ASSIGNED TASK: In the data that follows, give the number of lines containing the word "github". Offer no additional comment.

====== DATA TO PROCESS ======

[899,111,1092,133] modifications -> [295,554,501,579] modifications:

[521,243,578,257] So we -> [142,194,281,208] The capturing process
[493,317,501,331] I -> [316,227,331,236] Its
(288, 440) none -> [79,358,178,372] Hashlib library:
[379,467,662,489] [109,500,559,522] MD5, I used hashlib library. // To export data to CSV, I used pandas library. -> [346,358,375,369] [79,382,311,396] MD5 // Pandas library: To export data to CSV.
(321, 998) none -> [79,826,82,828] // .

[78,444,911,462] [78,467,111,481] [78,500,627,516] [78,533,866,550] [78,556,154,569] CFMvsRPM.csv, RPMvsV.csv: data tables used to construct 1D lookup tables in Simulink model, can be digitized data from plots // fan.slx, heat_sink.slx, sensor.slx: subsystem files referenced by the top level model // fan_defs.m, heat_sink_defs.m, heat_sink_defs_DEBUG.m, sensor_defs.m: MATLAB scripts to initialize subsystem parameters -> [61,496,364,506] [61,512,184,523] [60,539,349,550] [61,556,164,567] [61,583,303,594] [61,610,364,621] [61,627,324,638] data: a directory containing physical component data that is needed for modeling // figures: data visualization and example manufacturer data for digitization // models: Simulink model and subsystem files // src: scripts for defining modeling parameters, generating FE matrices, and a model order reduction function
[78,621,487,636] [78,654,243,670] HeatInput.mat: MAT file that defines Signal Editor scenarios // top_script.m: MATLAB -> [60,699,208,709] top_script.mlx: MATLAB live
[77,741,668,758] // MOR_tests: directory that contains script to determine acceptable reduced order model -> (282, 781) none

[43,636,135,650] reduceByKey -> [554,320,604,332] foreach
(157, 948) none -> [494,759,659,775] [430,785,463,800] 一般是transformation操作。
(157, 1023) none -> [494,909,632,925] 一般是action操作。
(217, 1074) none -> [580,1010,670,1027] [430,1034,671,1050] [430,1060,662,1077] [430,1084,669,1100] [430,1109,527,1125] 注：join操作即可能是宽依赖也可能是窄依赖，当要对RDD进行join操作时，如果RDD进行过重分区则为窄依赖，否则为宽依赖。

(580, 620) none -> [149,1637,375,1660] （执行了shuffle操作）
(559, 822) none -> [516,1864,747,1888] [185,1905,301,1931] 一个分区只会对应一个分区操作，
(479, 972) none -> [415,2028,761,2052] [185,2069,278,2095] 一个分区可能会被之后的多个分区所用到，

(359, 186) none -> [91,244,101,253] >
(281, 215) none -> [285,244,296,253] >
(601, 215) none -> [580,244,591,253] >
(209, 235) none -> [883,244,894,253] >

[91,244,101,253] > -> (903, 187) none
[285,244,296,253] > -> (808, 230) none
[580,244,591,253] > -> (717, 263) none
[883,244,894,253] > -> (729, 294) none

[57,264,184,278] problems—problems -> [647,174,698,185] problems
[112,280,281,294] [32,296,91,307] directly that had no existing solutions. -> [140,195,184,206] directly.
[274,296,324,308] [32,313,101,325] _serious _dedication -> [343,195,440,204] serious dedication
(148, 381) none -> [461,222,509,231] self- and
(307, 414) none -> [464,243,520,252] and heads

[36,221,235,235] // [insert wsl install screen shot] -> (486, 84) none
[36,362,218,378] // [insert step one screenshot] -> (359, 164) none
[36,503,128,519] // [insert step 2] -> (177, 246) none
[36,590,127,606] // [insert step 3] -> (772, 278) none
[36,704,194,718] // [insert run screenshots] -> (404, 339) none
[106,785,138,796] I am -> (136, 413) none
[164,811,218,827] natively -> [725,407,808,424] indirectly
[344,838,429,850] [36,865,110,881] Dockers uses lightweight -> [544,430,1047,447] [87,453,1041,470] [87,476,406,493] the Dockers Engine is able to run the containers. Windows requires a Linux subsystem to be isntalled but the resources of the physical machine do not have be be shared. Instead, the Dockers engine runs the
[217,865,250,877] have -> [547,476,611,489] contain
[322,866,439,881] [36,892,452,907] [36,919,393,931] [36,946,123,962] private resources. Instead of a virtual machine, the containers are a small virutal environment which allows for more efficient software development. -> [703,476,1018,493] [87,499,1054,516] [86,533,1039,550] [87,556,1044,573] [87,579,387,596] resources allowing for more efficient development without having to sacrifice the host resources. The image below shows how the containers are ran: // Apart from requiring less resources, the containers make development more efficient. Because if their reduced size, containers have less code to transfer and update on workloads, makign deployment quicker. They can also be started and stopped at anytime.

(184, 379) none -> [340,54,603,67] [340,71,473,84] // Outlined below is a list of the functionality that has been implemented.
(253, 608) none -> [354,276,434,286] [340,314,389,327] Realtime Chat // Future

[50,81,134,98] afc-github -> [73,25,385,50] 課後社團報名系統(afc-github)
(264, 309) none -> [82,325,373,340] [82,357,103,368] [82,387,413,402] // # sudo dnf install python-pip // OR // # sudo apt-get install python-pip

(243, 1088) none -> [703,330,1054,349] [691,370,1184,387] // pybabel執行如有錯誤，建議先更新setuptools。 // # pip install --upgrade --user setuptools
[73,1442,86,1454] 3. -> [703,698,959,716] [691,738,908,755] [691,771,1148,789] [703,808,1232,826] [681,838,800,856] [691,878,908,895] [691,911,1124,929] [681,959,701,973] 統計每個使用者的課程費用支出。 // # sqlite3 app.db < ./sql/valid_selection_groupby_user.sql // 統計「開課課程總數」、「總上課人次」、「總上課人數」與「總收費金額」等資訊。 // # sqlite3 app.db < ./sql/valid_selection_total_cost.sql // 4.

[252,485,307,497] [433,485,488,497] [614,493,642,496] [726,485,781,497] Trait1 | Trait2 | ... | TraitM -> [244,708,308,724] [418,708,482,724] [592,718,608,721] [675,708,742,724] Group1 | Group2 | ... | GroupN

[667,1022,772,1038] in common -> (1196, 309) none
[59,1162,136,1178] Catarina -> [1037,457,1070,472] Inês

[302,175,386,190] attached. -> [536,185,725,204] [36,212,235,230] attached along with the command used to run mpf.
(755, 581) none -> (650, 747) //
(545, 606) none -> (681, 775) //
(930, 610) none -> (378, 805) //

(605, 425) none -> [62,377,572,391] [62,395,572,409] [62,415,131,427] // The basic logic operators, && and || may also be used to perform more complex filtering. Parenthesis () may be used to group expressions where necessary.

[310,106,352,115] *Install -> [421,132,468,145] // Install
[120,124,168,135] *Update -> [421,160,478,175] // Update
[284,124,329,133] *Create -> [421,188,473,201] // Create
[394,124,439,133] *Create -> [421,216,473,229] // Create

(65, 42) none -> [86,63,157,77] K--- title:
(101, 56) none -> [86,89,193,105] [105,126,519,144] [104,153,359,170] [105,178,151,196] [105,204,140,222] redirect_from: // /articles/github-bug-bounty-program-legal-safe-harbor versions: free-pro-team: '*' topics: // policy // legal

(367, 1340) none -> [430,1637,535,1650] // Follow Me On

======

FINISHED TASK: 2